### Document segment
..........
### Segmentation Algorithms and Rater Bias: How our proprietary algorithm for market segmentation outperforms standard approaches

Segmentation is a method that partitions a market to market segments. These are essentially subgroups of consumers who have similar characteristics, be it their attitude towards shopping, their life philosophy, their preference to a product, etc. The idea behind segmentation is that it helps firms develop more efficient marketing strategies, such as to better target their products to their consumers based on the different needs of segments. There are generally two types of segmentation: a-priori and post hoc. With the a-priori segmentation, segments are defined prior to analysis and the goal of the analysis is simply to profile these segments. With the post hoc segmentation, segments are identified by using either hierarchical or partitioning methods (Dillon, 1994).

**Partitioning Methods**

Partitioning methods generally assign cases to a fixed number of groups to minimize some measure of distance from the group centers called centroids or medoids. The two most common partitioning methods are the K-means and Pam methods. The K-means algorithm performs clustering of cases based on their minimal squared distance from a specific number of centroids (a multidimensional version of group means). The Pam algorithm minimizes the sum of dissimilarities from medoids (a multidimensional version of group medians). The Pam algorithm is generally more robust against outliers than the K-means algorithm. (Insightful Corporation, 1988)

**Hierarchical Methods**

There are two general approaches to hierarchical clustering: agglomerative and divisive methods. Agglomerative methods, such as the Agnes algorithm, start with each observation as its own group and then step by step combine the two most similar groups together until all observations are in one group. On the other hand, divisive methods, such as the Diana algorithm, start with all observations in one group and then step by step create new groups by dividing the group with the highest dissimilarity until all groups contain only one observation. (Insightful Corporation, 1988)

**Alternative Market Segmentation Method Developed by Horizon Consumer Science**

Unfortunately, all the methods described above tend to be sensitive to **rater bias**, the tendency of people to use a restricted range of a rating scale to evaluate all rated attributes. This typically shows up as high intercorrelation between rated attributes. Figure 1 shows a two-dimensional distribution of two variables representing two attributes, each rated on a 9-point scale. For convenience, each of these variables was rescaled into three categories: Low (rating 1 through 5), Medium (rating 6 and 7), and High (rating 8 and 9). This two-dimensional distribution shows a correlation of .50 between the two variables.
..........
### Information supplied

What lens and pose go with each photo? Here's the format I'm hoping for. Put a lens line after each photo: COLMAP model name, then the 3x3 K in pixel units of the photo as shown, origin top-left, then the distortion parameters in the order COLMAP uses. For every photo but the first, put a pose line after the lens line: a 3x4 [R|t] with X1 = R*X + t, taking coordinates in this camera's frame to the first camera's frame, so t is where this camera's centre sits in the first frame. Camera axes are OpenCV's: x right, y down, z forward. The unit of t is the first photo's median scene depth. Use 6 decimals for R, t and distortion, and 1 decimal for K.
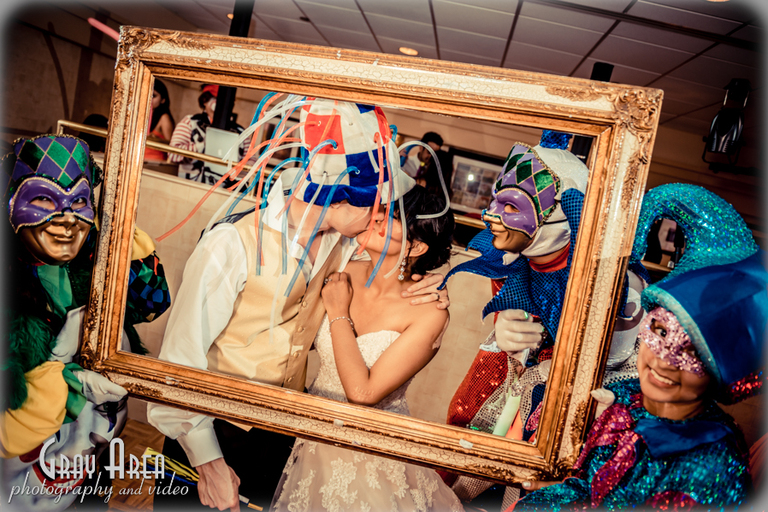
..........
### Activity A
According to the market segmentation text, which partitioning algorithm is generally more robust against outliers?
### Activity B
Carry on the market segmentation text from its last sentence.

### Final answer A
The Pam algorithm.

### Final answer B
A proprietary method was developed by Jan Muska for Horizon Consumer Science. This method can segment consumers without being influenced by the rating bias, returning segments that are superior to the other methods.

**Rating and Segmentation**

As an example of how this new method outperforms existing classification methods, one attribute-rated question was selected from the Horizon Consumer Science market study. Specifically, the stem for this question is “Please indicate how desirable each statement is to you personally when you travel internationally and shop for luxury goods?” The rating was done on a 9-point scale where *9=Extremely desirable* and *1=Extremely undesirable*. A 4-group segmentation, using all the described methods above, was done to show the superior performance of the HCS algorithm with rating data.

Table 1 shows 4-group segmentation, using the K-means method. It immediately becomes clear that the method captured the rater bias and grouped people on their general rating tendency, which has a limited utility. Similar results were obtained by other cluster methods such as Pam, Agnes, and Diana.

Table 2 shows the segmentation summary for the HCS algorithm. Clearly, each group is well defined, despite the average intercorrelation of .46 among the 16 attributes of the rating question.

**Dealing with Rater Bias**** **

A simple approach to removing rater bias is to case normalize the rating matrix (one row - one respondent). To do that, subtract the row mean from each row. This converts all row means to zero. Then divide each row by the row standard deviation. This converts all row deviations to one. For example, let one individual’s ratings for the questions we are considering be (3, 5, 3, 5). To case normalize this row, first subtract its mean (4) to obtain (-1, 1, -1, 1). Then divide these centered observations by the row standard deviation (1.15) to obtain the case normalized ratings (-.89, .89, -.89, .89). As rater bias is the tendency to rate all attributes higher or lower, with reduced spread, subtracting the row mean and dividing by the standard deviation equalizes the impact of each case. The only difference that remains are the relative differences of individual attributes in this rating matrix. Rater biased was removed.

#### Assessing the Segmentation

One way to assess the quality of segmentation is to look at the percent of explained variance EV, or the degree to which the segmentation model explains the variation in the responses.

Table 3 shows EV results for the original data set and for the case centered data set. As table 3 clearly demonstrates, the HCS algorithm doesn’t look impressive when looking at EV for ordinary X. However, the case normalized X clearly shows that the apparent stellar performance of the K-Means, Pam, Agnes, and Diana algorithms was due to capturing the rater bias. Once the rater bias was removed, the HSC algorithm was the only one that provided a reasonable solution.

Note that the performance of the standard methods for rating data can be improved by simply case normalizing the rating variables first. Table 4 shows EV for segmentation done for the same rating data that were first case normalized. What is immediately clear is that the performance of the classical methods improved. Notably, K-Means and Diana returned results that look technically better than those of the HCS algorithm.

Table 5 shows the 4-group segmentation by the K-Means algorithm for the case normalized matrix X. Even though there is an observable improvement compared to table 2, the segmentation is not as clear cut as it is in table 1 for HCS algorithm. The result for the Diana algorithm shows a similar outcome and is not shown here.

So, even though case normalizing can improve the performance of the classical methods to even outperform the HCS algorithm on technical grounds, the segmentation results provided by the HCS algorithm are cleaner and better defined.